* [REQUIREMENT] Pull each line holding "source" out of the entries below.

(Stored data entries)
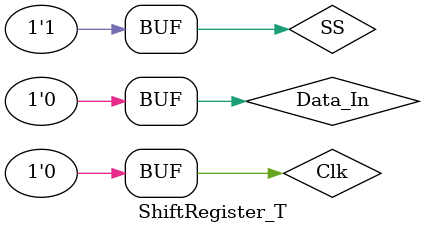
<source format=v>
`timescale 1ns / 1ps


module ShiftRegister_T;

	// Inputs
	reg Clk;
	reg Data_In;
	reg SS;
	
	// Outputs
	wire Data_Out;
	wire [0:7] ByteOut;
	wire SSPIF;

	// Instantiate the Unit Under Test (UUT)
	shift_register_v uut (
		.Clk(Clk),
		.SSPIF(SSPIF),
		.Data_In(Data_In), 
		.SS(SS),
		.Data_Out(Data_Out), 
		.ByteOut(ByteOut)
	);

	initial begin
		// Initialize Inputs
		Clk = 0;
		Data_In = 0;
		SS =1;
		// Wait 100 ns for global reset to finish
		#100;
		#50;
		Clk = 1;
		Data_In = 1;
		#50;
		Clk = 0;
		
		#50;
		Clk = 1;
		Data_In = 0;
		#50;
		Clk = 0;
		
		#50;
		Clk = 1;
		Data_In = 0;
		#50;
		Clk = 0;
		
		#50;
		Clk = 1;
		Data_In = 0;
		#50;
		Clk = 0;
		
		#50;
		Clk = 1;
		Data_In = 0;
		#50;
		Clk = 0;
		
		#50;
		Clk = 1;
		Data_In = 0;
		#50;
		Clk = 0;
		
		#50;
		Clk = 1;
		Data_In = 0;
		#50;
		Clk = 0;
		
		#50;
		Clk = 1;
		Data_In = 0;
		#50;
		Clk = 0;
				#50;
		Clk = 1;
		Data_In = 0;
		#50;
		Clk = 0;

		// Add stimulus here

	end
	


      
endmodule


</source>
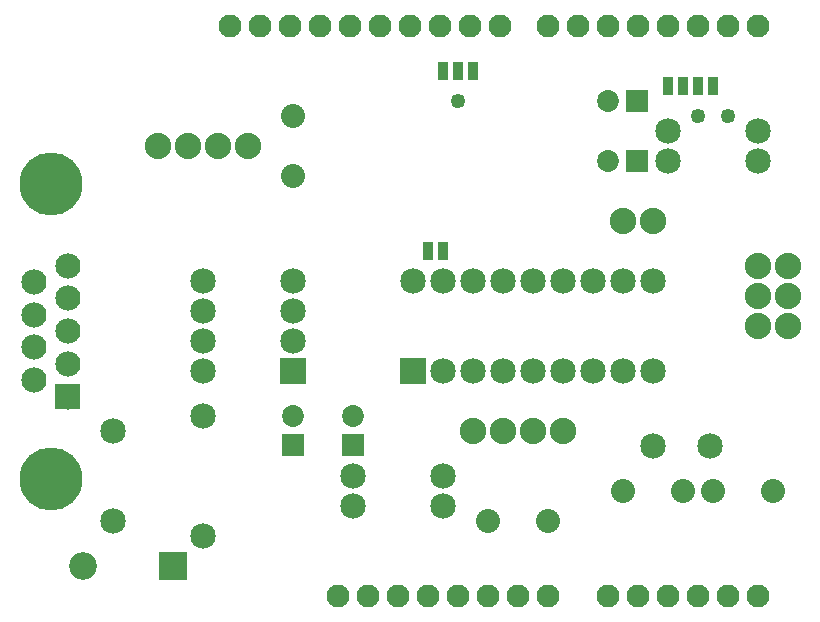
<source format=gts>
G04 MADE WITH FRITZING*
G04 WWW.FRITZING.ORG*
G04 DOUBLE SIDED*
G04 HOLES PLATED*
G04 CONTOUR ON CENTER OF CONTOUR VECTOR*
%ASAXBY*%
%FSLAX23Y23*%
%MOIN*%
%OFA0B0*%
%SFA1.0B1.0*%
%ADD10C,0.049370*%
%ADD11C,0.085000*%
%ADD12C,0.076194*%
%ADD13C,0.076222*%
%ADD14C,0.080000*%
%ADD15C,0.072992*%
%ADD16C,0.088000*%
%ADD17C,0.084000*%
%ADD18C,0.210000*%
%ADD19C,0.092000*%
%ADD20R,0.036101X0.059166*%
%ADD21R,0.085000X0.085000*%
%ADD22R,0.072992X0.072992*%
%ADD23R,0.092000X0.092000*%
%ADD24R,0.001000X0.001000*%
%LNMASK1*%
G90*
G70*
G54D10*
X1517Y1745D03*
G54D11*
X367Y645D03*
X367Y345D03*
G54D12*
X2118Y95D03*
X2218Y95D03*
X2318Y95D03*
X2418Y95D03*
X2518Y95D03*
G54D13*
X1658Y1995D03*
X1558Y1995D03*
X1458Y1995D03*
X1358Y1995D03*
X1258Y1995D03*
X1158Y1995D03*
X1058Y1995D03*
X958Y1995D03*
X858Y1995D03*
X758Y1995D03*
X2518Y1995D03*
X2418Y1995D03*
X2318Y1995D03*
X2218Y1995D03*
X2118Y1995D03*
X2018Y1995D03*
X1918Y1995D03*
X1818Y1995D03*
G54D12*
X1218Y95D03*
X1118Y95D03*
X1318Y95D03*
X1418Y95D03*
X1518Y95D03*
X1618Y95D03*
X1718Y95D03*
X1818Y95D03*
X2018Y95D03*
G54D11*
X1367Y845D03*
X1367Y1145D03*
X1467Y845D03*
X1467Y1145D03*
X1567Y845D03*
X1567Y1145D03*
X1667Y845D03*
X1667Y1145D03*
X1767Y845D03*
X1767Y1145D03*
X1867Y845D03*
X1867Y1145D03*
X1967Y845D03*
X1967Y1145D03*
X2067Y845D03*
X2067Y1145D03*
X2167Y845D03*
X2167Y1145D03*
X2167Y595D03*
X2359Y595D03*
G54D14*
X967Y1495D03*
X967Y1695D03*
X1817Y345D03*
X1617Y345D03*
X2067Y445D03*
X2267Y445D03*
X2567Y445D03*
X2367Y445D03*
G54D11*
X967Y845D03*
X667Y845D03*
X967Y945D03*
X667Y945D03*
X967Y1045D03*
X667Y1045D03*
X967Y1145D03*
X667Y1145D03*
X2217Y1645D03*
X2517Y1645D03*
X1167Y395D03*
X1467Y395D03*
X1167Y495D03*
X1467Y495D03*
X667Y295D03*
X667Y695D03*
X2217Y1545D03*
X2517Y1545D03*
G54D15*
X1167Y597D03*
X1167Y695D03*
X967Y597D03*
X967Y695D03*
X2115Y1545D03*
X2017Y1545D03*
X2115Y1745D03*
X2017Y1745D03*
G54D16*
X2617Y995D03*
X2617Y1095D03*
X2617Y1195D03*
X2617Y995D03*
X2617Y1095D03*
X2617Y1195D03*
X2517Y1195D03*
X2517Y1095D03*
X2517Y995D03*
X2167Y1345D03*
X2067Y1345D03*
X1867Y645D03*
X1767Y645D03*
X1667Y645D03*
X1567Y645D03*
G54D17*
X217Y759D03*
X217Y868D03*
X217Y977D03*
X217Y1086D03*
X217Y1195D03*
X105Y814D03*
X105Y923D03*
X105Y1031D03*
X105Y1140D03*
G54D18*
X161Y485D03*
X161Y1469D03*
G54D17*
X217Y759D03*
X217Y868D03*
X217Y977D03*
X217Y1086D03*
X217Y1195D03*
X105Y814D03*
X105Y923D03*
X105Y1031D03*
X105Y1140D03*
G54D18*
X161Y485D03*
X161Y1469D03*
G54D19*
X567Y195D03*
X269Y195D03*
G54D16*
X817Y1595D03*
X717Y1595D03*
X617Y1595D03*
X517Y1595D03*
G54D10*
X2317Y1695D03*
X2417Y1695D03*
G54D20*
X1517Y1845D03*
X1467Y1845D03*
X1567Y1845D03*
X2367Y1795D03*
X2317Y1795D03*
X2217Y1795D03*
X2267Y1795D03*
X1467Y1245D03*
X1417Y1245D03*
G54D21*
X1367Y845D03*
X967Y845D03*
G54D22*
X1167Y597D03*
X967Y597D03*
X2115Y1545D03*
X2115Y1745D03*
G54D23*
X568Y195D03*
G54D24*
X175Y801D02*
X257Y801D01*
X175Y800D02*
X258Y800D01*
X175Y799D02*
X258Y799D01*
X175Y798D02*
X258Y798D01*
X175Y797D02*
X258Y797D01*
X175Y796D02*
X258Y796D01*
X175Y795D02*
X258Y795D01*
X175Y794D02*
X258Y794D01*
X175Y793D02*
X258Y793D01*
X175Y792D02*
X258Y792D01*
X175Y791D02*
X258Y791D01*
X175Y790D02*
X258Y790D01*
X175Y789D02*
X258Y789D01*
X175Y788D02*
X258Y788D01*
X175Y787D02*
X258Y787D01*
X175Y786D02*
X258Y786D01*
X175Y785D02*
X258Y785D01*
X175Y784D02*
X258Y784D01*
X175Y783D02*
X258Y783D01*
X175Y782D02*
X258Y782D01*
X175Y781D02*
X258Y781D01*
X175Y780D02*
X258Y780D01*
X175Y779D02*
X258Y779D01*
X175Y778D02*
X258Y778D01*
X175Y777D02*
X258Y777D01*
X175Y776D02*
X258Y776D01*
X175Y775D02*
X258Y775D01*
X175Y774D02*
X214Y774D01*
X219Y774D02*
X258Y774D01*
X175Y773D02*
X209Y773D01*
X223Y773D02*
X258Y773D01*
X175Y772D02*
X207Y772D01*
X225Y772D02*
X258Y772D01*
X175Y771D02*
X206Y771D01*
X226Y771D02*
X258Y771D01*
X175Y770D02*
X205Y770D01*
X227Y770D02*
X258Y770D01*
X175Y769D02*
X204Y769D01*
X228Y769D02*
X258Y769D01*
X175Y768D02*
X203Y768D01*
X229Y768D02*
X258Y768D01*
X175Y767D02*
X203Y767D01*
X230Y767D02*
X258Y767D01*
X175Y766D02*
X202Y766D01*
X230Y766D02*
X258Y766D01*
X175Y765D02*
X202Y765D01*
X231Y765D02*
X258Y765D01*
X175Y764D02*
X201Y764D01*
X231Y764D02*
X258Y764D01*
X175Y763D02*
X201Y763D01*
X231Y763D02*
X258Y763D01*
X175Y762D02*
X201Y762D01*
X231Y762D02*
X258Y762D01*
X175Y761D02*
X201Y761D01*
X231Y761D02*
X258Y761D01*
X175Y760D02*
X201Y760D01*
X232Y760D02*
X258Y760D01*
X175Y759D02*
X201Y759D01*
X232Y759D02*
X258Y759D01*
X175Y758D02*
X201Y758D01*
X231Y758D02*
X258Y758D01*
X175Y757D02*
X201Y757D01*
X231Y757D02*
X258Y757D01*
X175Y756D02*
X201Y756D01*
X231Y756D02*
X258Y756D01*
X175Y755D02*
X201Y755D01*
X231Y755D02*
X258Y755D01*
X175Y754D02*
X201Y754D01*
X231Y754D02*
X258Y754D01*
X175Y753D02*
X202Y753D01*
X230Y753D02*
X258Y753D01*
X175Y752D02*
X202Y752D01*
X230Y752D02*
X258Y752D01*
X175Y751D02*
X203Y751D01*
X229Y751D02*
X258Y751D01*
X175Y750D02*
X203Y750D01*
X229Y750D02*
X258Y750D01*
X175Y749D02*
X204Y749D01*
X228Y749D02*
X258Y749D01*
X175Y748D02*
X205Y748D01*
X227Y748D02*
X258Y748D01*
X175Y747D02*
X206Y747D01*
X226Y747D02*
X258Y747D01*
X175Y746D02*
X208Y746D01*
X224Y746D02*
X258Y746D01*
X175Y745D02*
X210Y745D01*
X222Y745D02*
X258Y745D01*
X175Y744D02*
X258Y744D01*
X175Y743D02*
X258Y743D01*
X175Y742D02*
X258Y742D01*
X175Y741D02*
X258Y741D01*
X175Y740D02*
X258Y740D01*
X175Y739D02*
X258Y739D01*
X175Y738D02*
X258Y738D01*
X175Y737D02*
X258Y737D01*
X175Y736D02*
X258Y736D01*
X175Y735D02*
X258Y735D01*
X175Y734D02*
X258Y734D01*
X175Y733D02*
X258Y733D01*
X175Y732D02*
X258Y732D01*
X175Y731D02*
X258Y731D01*
X175Y730D02*
X258Y730D01*
X175Y729D02*
X258Y729D01*
X175Y728D02*
X258Y728D01*
X175Y727D02*
X258Y727D01*
X175Y726D02*
X258Y726D01*
X175Y725D02*
X258Y725D01*
X175Y724D02*
X258Y724D01*
X175Y723D02*
X258Y723D01*
X175Y722D02*
X258Y722D01*
X175Y721D02*
X258Y721D01*
X175Y720D02*
X258Y720D01*
X175Y719D02*
X258Y719D01*
X175Y718D02*
X258Y718D01*
D02*
G04 End of Mask1*
M02*
</source>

* [RESPONSE]
<source format=v>
</source>
<source format=gts>
</source>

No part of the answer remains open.